Architects know that there is no greater misfortune for apartment buildings than a three-story building. That is, a total of four load-bearing walls forming three spaces, two with windows – along the facade and one broken-down one in the middle, without access to daylight and fresh air. Without the flexibility of penetrations, views, or movement. And that is exactly what the three-story building was like at the beginning of our work. A large, but pitch-black hallway without windows. With an entrance from the cold and dark landing of the house staircase. A hallway where you easily step on mud when you enter and then carry it all day to the rooms that are hung on it all around. The rooms are either too big or too small. And yet there were not as many of them as we needed to satisfy the needs of the new residents, young families with children.
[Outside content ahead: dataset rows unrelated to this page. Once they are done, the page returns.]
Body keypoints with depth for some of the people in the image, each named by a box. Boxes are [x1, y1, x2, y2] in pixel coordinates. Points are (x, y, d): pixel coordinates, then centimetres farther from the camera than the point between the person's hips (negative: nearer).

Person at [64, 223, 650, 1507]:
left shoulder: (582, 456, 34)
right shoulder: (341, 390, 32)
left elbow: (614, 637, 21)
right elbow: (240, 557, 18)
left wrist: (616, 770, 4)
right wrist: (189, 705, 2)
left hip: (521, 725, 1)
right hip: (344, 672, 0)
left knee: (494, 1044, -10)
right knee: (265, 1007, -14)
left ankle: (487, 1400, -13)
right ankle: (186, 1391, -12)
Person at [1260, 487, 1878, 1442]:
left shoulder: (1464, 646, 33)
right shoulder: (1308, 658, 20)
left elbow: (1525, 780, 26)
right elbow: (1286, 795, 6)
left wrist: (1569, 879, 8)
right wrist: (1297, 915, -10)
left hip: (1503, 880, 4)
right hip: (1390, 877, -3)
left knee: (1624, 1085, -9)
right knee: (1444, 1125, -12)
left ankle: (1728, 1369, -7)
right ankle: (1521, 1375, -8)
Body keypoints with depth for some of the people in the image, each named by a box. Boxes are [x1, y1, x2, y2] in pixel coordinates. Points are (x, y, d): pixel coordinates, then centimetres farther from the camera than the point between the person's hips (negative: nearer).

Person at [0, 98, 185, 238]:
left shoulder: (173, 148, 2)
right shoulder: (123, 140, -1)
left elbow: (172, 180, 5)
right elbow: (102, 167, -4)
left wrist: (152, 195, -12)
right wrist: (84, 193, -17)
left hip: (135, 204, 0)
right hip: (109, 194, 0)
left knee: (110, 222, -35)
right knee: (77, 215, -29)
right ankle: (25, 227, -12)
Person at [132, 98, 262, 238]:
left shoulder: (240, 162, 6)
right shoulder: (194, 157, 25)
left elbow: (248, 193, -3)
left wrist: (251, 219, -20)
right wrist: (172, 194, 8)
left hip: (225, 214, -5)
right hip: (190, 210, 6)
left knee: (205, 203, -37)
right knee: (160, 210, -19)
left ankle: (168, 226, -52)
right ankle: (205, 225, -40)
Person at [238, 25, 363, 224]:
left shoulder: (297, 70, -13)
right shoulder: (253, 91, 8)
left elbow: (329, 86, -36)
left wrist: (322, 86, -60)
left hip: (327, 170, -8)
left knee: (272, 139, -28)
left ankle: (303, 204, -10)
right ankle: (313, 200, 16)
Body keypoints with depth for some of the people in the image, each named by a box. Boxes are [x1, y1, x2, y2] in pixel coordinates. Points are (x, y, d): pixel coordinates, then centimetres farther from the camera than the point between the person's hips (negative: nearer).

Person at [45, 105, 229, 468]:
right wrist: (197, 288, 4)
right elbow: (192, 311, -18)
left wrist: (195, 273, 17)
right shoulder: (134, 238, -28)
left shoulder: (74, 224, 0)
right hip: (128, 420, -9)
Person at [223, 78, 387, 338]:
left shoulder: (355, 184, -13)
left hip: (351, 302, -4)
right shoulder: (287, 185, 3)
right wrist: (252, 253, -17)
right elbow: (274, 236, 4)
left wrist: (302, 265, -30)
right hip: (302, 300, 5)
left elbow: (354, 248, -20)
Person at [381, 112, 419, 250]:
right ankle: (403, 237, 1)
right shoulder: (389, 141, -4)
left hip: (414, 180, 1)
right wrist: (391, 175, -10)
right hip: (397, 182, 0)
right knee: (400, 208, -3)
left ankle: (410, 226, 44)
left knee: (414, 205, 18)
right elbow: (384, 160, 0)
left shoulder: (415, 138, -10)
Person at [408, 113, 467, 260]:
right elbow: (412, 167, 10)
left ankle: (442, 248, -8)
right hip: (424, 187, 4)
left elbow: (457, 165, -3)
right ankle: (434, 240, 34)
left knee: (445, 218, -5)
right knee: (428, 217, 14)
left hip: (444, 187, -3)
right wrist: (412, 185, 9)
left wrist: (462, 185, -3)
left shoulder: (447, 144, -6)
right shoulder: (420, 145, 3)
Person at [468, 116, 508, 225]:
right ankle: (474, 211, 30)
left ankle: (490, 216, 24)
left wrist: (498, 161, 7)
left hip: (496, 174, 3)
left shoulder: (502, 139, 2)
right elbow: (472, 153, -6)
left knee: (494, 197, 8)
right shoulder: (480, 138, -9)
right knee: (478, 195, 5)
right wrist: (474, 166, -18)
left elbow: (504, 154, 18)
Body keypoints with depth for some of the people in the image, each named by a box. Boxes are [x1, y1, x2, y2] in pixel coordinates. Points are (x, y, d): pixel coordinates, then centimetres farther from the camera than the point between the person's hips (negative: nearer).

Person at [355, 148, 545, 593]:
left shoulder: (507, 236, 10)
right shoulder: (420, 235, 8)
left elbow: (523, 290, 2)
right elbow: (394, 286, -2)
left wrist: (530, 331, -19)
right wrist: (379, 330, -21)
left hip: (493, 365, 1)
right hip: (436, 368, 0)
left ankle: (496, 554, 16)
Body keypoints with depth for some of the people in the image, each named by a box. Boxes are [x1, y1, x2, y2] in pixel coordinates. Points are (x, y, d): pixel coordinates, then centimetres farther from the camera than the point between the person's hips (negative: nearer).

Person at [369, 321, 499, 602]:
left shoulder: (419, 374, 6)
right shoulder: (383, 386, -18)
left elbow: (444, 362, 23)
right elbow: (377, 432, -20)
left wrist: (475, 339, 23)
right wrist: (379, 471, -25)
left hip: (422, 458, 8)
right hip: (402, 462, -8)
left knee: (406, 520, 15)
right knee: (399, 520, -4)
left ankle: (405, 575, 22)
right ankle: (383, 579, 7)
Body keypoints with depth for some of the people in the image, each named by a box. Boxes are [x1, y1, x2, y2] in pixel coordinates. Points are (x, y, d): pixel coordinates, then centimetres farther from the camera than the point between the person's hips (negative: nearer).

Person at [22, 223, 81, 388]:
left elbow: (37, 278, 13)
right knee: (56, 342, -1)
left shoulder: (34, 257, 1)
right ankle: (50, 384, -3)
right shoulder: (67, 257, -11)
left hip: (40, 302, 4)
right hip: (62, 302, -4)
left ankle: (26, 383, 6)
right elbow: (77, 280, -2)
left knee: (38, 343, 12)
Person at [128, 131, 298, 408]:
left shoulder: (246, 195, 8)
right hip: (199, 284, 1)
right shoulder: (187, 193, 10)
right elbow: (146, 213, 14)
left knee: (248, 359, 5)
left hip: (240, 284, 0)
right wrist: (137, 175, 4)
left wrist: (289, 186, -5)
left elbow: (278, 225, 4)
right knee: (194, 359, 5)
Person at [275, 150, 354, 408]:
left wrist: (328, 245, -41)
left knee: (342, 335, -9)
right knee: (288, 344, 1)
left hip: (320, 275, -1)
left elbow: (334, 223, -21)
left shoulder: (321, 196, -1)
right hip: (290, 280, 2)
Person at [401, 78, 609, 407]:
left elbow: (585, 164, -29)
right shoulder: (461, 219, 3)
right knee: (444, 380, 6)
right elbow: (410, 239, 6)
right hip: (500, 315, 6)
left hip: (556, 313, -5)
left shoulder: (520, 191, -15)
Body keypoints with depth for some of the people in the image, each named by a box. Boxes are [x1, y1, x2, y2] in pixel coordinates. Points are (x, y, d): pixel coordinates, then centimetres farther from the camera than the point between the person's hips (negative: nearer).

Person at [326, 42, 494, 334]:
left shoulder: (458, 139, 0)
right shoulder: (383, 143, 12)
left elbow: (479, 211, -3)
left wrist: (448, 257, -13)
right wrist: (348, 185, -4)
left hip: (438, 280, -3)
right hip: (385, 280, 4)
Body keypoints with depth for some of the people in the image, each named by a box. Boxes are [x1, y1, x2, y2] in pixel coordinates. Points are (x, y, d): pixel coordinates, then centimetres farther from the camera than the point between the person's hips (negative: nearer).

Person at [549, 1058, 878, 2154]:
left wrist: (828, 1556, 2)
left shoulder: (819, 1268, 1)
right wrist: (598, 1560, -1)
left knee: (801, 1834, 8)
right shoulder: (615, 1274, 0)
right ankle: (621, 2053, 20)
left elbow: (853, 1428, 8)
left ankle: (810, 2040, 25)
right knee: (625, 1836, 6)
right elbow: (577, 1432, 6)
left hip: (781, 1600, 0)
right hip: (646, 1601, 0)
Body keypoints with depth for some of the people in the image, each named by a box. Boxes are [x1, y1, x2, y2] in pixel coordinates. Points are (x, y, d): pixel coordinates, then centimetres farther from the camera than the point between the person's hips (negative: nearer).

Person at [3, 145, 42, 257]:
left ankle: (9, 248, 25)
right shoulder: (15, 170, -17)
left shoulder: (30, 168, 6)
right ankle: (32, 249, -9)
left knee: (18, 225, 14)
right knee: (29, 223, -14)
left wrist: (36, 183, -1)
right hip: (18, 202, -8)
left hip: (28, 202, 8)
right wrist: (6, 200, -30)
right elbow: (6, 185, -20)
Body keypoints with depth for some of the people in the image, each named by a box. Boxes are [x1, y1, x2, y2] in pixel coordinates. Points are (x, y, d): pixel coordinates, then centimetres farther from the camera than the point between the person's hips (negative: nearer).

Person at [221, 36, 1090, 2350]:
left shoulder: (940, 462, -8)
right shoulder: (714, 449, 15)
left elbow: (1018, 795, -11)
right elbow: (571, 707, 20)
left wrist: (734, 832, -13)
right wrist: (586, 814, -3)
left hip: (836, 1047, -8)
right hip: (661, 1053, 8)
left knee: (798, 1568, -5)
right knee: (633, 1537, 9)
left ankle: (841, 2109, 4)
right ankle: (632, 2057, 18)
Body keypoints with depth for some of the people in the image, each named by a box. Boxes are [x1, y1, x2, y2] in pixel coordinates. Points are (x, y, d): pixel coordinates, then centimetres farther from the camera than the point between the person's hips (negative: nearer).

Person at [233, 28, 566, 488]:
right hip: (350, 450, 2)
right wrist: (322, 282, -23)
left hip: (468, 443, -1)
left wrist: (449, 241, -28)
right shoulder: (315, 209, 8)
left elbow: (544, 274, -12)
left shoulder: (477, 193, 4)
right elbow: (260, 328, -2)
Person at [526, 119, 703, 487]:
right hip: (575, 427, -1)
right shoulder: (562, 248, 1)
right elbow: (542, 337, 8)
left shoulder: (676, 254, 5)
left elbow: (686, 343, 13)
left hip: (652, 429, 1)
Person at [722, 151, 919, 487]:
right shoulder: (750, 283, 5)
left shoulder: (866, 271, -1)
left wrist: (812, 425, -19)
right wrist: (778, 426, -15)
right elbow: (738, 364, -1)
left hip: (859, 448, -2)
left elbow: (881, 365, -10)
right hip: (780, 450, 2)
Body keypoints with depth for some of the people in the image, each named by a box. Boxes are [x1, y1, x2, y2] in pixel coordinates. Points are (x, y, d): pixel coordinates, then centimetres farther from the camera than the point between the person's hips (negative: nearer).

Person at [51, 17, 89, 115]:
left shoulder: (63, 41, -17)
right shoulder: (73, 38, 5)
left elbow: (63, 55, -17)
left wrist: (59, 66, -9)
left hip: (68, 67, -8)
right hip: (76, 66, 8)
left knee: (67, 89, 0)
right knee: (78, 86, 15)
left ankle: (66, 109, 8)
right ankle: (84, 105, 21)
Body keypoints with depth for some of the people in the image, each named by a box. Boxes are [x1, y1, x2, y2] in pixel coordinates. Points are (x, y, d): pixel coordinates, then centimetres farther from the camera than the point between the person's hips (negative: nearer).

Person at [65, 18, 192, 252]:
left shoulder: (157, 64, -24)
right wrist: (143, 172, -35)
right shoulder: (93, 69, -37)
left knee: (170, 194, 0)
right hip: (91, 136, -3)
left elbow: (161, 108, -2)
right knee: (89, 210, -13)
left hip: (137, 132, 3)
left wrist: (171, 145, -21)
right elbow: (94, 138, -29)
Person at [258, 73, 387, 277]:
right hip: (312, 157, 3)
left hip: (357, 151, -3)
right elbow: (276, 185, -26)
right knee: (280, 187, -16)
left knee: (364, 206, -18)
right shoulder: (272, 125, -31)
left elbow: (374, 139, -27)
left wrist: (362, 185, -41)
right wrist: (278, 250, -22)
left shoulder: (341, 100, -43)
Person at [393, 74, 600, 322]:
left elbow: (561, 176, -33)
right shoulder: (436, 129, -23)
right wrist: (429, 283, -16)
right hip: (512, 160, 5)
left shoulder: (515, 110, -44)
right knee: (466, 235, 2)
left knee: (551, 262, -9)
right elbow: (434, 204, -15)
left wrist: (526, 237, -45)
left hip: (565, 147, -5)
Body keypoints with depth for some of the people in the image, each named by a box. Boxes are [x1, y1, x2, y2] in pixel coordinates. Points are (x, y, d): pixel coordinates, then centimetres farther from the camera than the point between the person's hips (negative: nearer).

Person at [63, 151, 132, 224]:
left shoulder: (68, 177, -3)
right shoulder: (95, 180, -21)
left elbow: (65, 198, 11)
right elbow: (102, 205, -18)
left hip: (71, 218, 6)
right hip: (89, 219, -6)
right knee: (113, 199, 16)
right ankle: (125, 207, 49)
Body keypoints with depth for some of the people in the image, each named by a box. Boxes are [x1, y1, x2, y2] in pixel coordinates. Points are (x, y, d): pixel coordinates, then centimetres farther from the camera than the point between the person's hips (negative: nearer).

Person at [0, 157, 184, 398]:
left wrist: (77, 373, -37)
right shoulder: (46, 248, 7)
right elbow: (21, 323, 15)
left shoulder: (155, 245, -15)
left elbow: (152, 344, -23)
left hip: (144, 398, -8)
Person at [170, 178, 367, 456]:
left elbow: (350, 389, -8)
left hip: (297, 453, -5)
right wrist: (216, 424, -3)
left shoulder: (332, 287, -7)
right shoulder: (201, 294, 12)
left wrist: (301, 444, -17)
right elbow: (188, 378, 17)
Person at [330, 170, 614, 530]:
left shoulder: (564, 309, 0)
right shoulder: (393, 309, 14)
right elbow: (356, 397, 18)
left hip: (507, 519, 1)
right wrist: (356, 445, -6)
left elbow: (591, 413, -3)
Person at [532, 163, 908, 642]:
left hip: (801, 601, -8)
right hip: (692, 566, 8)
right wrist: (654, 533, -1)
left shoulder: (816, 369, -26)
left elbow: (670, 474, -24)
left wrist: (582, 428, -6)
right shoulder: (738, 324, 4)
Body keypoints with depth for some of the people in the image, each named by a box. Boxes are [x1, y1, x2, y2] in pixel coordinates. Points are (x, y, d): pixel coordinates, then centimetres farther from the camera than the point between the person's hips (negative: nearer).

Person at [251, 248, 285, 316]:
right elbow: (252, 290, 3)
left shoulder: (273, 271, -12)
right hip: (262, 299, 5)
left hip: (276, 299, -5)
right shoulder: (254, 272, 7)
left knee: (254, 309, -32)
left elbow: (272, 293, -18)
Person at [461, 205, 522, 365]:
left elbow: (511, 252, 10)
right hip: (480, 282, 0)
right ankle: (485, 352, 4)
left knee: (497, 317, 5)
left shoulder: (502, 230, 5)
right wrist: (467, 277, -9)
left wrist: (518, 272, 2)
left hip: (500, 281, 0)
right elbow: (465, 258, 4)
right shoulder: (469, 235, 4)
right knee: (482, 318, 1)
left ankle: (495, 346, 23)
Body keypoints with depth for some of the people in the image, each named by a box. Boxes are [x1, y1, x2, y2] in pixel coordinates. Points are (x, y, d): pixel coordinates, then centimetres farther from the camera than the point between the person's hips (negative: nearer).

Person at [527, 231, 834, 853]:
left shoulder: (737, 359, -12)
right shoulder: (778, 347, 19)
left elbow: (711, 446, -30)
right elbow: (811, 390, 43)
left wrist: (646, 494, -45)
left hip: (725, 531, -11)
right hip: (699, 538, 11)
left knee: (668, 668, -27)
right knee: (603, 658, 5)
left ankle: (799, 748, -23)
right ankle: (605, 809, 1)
We first started, paradoxically, by wasting space. We inserted a completely new long communication space in the middle of the layout, even longer than we needed, and rounded it at its ends and provided it with seating and storage spaces. For a sense of intimacy and for hygienic reasons, we then screened the apartment from the hallway with an entrance hall, into which we let daylight in both directly through the kitchen unit and through a generous glass wall. We oriented the children's rooms to the courtyard, the parents' bedroom and the work area to the street. The kitchen is dominated by a welcoming window into the hall, but above all by a large round table. The living area is raised on a podium to the window and placed between a pair of bookcases. For possible visits or lounging, it provides the possibility of spreading out into a large airport. The master bathroom and sauna provide hotel comfort. The living area is set on an oak floor dressed in shades of white and beige with attention to fine detail. The whole is underlined by the light jagged line of the low wooden cladding – in fact a monumental plinth, recessed into the walls and freely transitioning to the furniture and back.

The window between the hall and the kitchen also offers a special effect. When the sliding door to the kitchen is closed, it is possible to operate a camera obscura – a pinhole camera, the predecessor of cameras and mirror projection – by covering the window with black paper with a small hole in the middle.

About studio / author

The No Architects studio has been built on the cooperation of an architect and a visual artist. A team of internal and external collaborators takes part in this collaboration. They can cover the whole range of specialised trades as necessary for good architecture.

We are interested in sensitive detailed solutions that reflect unique stories of every project and every client.